§ **Aim of the exercise**: Scan the records below and copy every line that contains the string "lines".

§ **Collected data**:

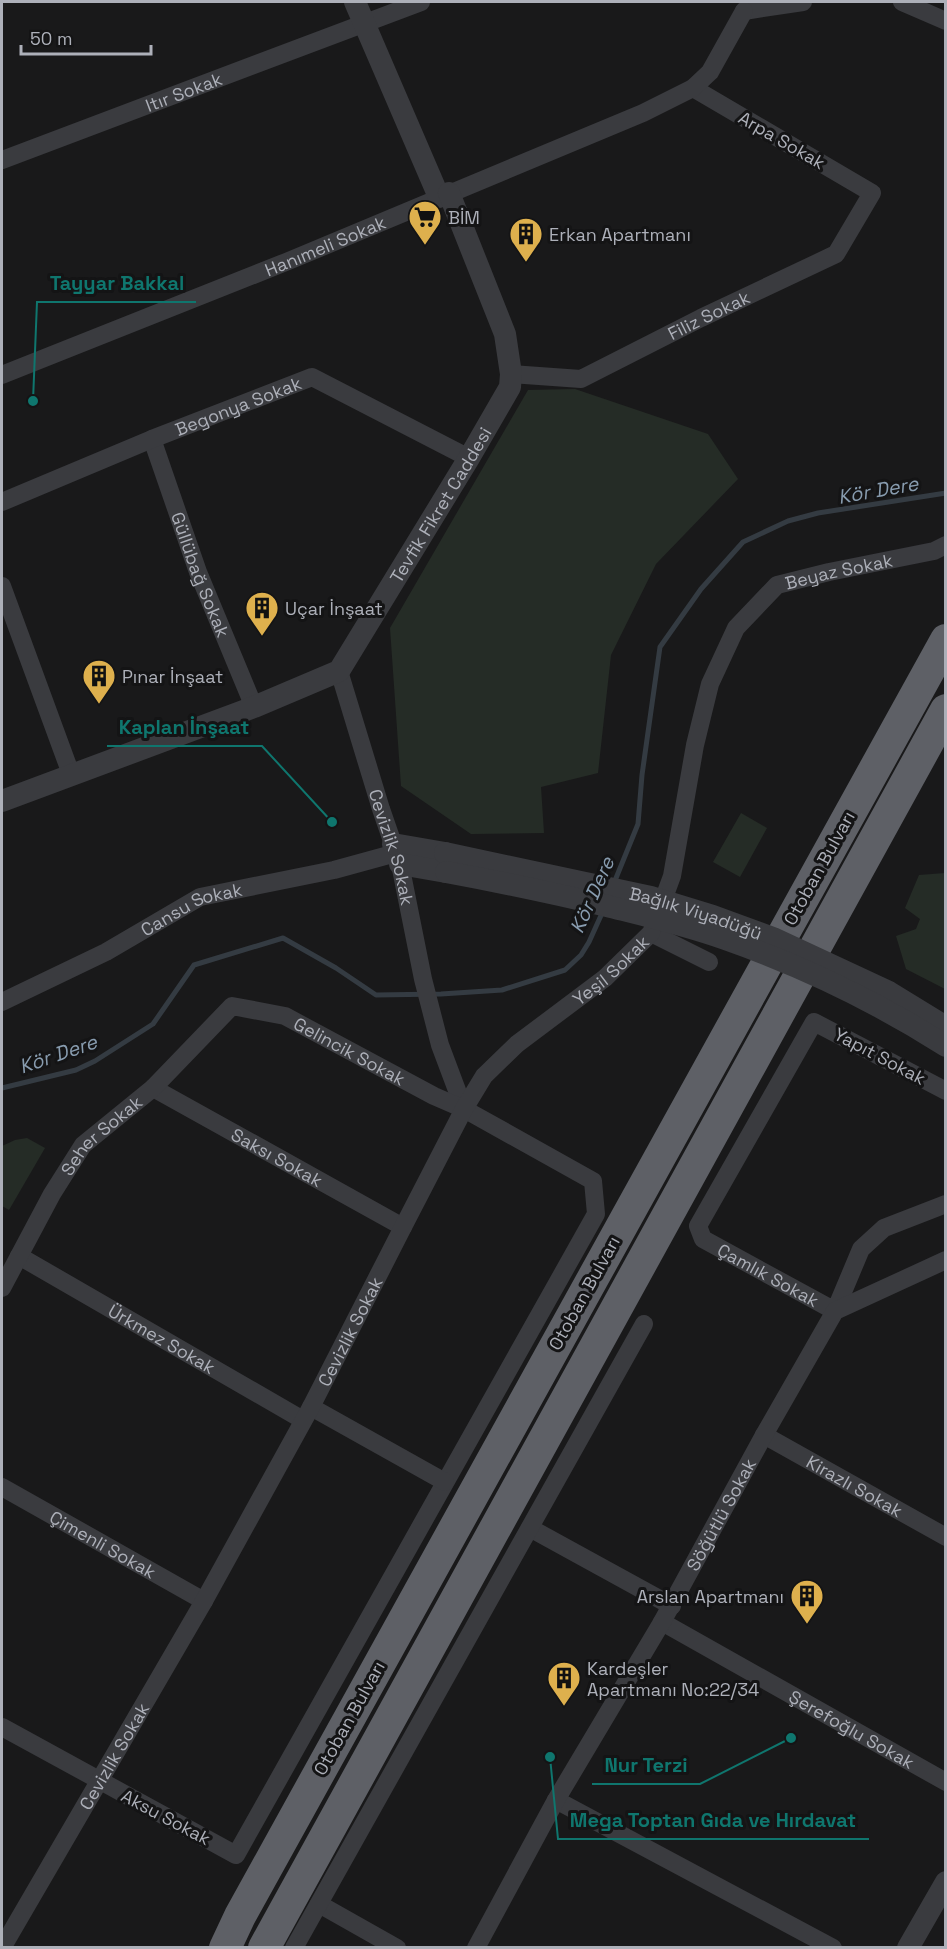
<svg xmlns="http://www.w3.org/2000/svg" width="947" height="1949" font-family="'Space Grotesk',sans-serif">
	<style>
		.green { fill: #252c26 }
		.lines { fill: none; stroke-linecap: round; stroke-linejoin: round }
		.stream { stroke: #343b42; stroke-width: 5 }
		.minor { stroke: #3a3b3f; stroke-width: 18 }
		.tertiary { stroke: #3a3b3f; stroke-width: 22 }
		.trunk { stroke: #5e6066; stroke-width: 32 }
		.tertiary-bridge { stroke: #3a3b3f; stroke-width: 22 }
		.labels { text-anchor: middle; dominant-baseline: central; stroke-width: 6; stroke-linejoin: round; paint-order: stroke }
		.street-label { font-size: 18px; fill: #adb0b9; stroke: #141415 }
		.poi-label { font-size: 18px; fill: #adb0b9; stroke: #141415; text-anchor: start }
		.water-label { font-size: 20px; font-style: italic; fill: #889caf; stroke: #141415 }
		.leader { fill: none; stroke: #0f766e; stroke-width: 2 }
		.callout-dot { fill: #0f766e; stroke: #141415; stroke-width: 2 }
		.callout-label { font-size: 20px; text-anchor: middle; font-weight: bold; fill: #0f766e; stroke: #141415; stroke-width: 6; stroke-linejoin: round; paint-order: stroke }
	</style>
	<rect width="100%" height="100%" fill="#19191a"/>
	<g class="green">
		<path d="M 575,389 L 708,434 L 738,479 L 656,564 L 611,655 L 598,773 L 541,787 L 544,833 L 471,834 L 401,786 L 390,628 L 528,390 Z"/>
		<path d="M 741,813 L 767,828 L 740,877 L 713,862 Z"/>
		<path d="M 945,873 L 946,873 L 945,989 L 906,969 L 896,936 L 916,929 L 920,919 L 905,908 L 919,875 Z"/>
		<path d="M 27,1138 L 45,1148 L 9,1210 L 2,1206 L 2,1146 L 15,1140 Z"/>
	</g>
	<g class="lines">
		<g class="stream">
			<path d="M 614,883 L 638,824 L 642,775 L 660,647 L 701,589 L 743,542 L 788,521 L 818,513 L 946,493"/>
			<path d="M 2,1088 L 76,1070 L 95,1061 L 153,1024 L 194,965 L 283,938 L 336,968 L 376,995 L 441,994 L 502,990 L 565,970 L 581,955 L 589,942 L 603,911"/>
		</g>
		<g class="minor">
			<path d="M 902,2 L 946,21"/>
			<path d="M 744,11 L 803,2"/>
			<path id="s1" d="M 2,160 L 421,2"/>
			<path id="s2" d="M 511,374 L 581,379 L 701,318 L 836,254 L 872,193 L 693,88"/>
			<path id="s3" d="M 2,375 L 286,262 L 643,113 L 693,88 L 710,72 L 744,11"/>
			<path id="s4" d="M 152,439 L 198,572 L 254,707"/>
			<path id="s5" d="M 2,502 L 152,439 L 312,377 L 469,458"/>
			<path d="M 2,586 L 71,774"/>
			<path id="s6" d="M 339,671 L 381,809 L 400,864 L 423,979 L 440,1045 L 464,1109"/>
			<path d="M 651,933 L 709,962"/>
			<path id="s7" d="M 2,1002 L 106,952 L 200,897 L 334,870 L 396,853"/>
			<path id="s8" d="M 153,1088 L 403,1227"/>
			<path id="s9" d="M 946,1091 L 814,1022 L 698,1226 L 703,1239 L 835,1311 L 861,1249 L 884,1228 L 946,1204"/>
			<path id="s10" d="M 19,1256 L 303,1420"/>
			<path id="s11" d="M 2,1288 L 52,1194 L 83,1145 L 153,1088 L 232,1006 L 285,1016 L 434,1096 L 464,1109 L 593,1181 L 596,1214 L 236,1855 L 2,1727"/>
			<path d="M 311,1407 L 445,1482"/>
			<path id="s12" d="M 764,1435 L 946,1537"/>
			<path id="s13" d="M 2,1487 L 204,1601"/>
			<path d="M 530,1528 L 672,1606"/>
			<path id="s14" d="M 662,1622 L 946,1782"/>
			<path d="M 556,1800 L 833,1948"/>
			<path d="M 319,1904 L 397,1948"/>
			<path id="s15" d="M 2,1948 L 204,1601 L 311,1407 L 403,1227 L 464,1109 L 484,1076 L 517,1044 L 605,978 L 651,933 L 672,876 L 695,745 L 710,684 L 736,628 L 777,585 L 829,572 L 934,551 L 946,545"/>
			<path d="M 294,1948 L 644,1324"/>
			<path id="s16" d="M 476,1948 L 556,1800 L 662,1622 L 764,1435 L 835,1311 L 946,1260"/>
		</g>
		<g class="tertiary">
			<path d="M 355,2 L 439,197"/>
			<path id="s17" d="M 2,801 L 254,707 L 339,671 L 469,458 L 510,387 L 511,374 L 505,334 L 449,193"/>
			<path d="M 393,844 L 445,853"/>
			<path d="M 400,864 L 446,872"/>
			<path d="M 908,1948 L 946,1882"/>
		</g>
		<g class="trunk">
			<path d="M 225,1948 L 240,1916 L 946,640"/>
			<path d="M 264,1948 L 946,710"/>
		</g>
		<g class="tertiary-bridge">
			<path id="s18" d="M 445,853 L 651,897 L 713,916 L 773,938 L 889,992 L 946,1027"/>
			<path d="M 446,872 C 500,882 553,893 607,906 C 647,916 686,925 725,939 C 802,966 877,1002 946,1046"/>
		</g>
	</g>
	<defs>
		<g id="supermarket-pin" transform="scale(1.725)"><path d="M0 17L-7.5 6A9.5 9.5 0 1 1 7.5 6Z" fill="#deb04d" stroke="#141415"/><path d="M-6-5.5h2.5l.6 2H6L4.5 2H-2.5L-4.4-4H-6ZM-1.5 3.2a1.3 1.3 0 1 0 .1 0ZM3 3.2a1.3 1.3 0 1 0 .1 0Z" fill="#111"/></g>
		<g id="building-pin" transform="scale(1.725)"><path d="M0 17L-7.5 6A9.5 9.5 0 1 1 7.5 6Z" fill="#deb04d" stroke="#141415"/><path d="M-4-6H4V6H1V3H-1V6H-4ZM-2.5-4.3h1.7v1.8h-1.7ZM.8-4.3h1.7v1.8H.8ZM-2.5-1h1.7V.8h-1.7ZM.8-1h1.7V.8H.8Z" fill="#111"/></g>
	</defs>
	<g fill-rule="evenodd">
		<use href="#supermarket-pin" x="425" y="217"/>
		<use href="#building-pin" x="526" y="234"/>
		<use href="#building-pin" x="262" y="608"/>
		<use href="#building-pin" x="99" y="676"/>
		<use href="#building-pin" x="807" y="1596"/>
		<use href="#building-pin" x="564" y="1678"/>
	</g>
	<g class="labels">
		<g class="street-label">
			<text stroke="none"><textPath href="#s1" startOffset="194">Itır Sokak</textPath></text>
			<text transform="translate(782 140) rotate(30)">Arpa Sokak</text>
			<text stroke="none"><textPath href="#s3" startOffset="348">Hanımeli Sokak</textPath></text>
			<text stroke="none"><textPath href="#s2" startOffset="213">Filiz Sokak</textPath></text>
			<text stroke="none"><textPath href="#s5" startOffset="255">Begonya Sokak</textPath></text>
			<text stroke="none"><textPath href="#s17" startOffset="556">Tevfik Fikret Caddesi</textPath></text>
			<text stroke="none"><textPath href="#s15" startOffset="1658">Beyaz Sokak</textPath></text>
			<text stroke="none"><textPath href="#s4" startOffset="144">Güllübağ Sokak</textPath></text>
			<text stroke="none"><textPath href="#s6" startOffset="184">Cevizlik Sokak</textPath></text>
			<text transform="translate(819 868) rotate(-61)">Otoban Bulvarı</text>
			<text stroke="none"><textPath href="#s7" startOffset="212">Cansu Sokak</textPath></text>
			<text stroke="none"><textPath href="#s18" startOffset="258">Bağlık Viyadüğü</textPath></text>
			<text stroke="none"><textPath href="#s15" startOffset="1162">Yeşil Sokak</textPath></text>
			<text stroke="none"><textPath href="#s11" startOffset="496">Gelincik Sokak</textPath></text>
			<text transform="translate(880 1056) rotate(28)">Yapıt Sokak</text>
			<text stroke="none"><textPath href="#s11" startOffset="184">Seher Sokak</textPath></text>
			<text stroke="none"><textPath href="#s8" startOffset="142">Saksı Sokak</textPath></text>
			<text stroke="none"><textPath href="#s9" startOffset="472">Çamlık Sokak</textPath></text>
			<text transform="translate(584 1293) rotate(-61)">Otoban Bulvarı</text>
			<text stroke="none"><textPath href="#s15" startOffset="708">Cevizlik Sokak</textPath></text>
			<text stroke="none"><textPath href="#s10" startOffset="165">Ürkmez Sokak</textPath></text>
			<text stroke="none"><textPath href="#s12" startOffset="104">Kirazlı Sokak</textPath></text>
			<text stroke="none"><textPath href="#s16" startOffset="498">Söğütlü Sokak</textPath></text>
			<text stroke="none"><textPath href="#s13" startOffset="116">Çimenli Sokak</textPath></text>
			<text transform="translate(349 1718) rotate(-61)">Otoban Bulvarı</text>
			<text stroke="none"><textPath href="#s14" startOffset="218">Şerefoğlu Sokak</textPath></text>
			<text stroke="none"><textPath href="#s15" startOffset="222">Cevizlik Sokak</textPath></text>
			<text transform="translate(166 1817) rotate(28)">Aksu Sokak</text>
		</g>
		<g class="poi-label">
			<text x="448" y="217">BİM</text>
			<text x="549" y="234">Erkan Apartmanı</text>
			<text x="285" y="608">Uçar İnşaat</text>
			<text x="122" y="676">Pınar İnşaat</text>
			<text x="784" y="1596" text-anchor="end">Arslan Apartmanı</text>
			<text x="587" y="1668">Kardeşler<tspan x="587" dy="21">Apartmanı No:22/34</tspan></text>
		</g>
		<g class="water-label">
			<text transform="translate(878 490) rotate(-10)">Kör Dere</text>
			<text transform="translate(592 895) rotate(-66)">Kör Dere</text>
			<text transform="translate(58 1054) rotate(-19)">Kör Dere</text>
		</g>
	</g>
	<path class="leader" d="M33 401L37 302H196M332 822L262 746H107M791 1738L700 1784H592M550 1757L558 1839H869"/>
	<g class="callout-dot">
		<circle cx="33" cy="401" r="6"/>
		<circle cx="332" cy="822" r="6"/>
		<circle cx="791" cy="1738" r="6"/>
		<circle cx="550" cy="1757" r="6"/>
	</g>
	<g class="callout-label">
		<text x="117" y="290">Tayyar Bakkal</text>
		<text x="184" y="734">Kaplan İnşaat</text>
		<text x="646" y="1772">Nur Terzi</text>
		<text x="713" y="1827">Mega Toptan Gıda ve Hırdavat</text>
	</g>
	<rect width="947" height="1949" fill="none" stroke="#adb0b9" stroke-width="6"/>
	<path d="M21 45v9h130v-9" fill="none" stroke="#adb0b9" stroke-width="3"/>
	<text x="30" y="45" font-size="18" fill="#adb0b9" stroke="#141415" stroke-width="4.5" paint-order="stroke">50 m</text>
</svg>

§ **Exercise result**:
		.lines { fill: none; stroke-linecap: round; stroke-linejoin: round }
	<g class="lines">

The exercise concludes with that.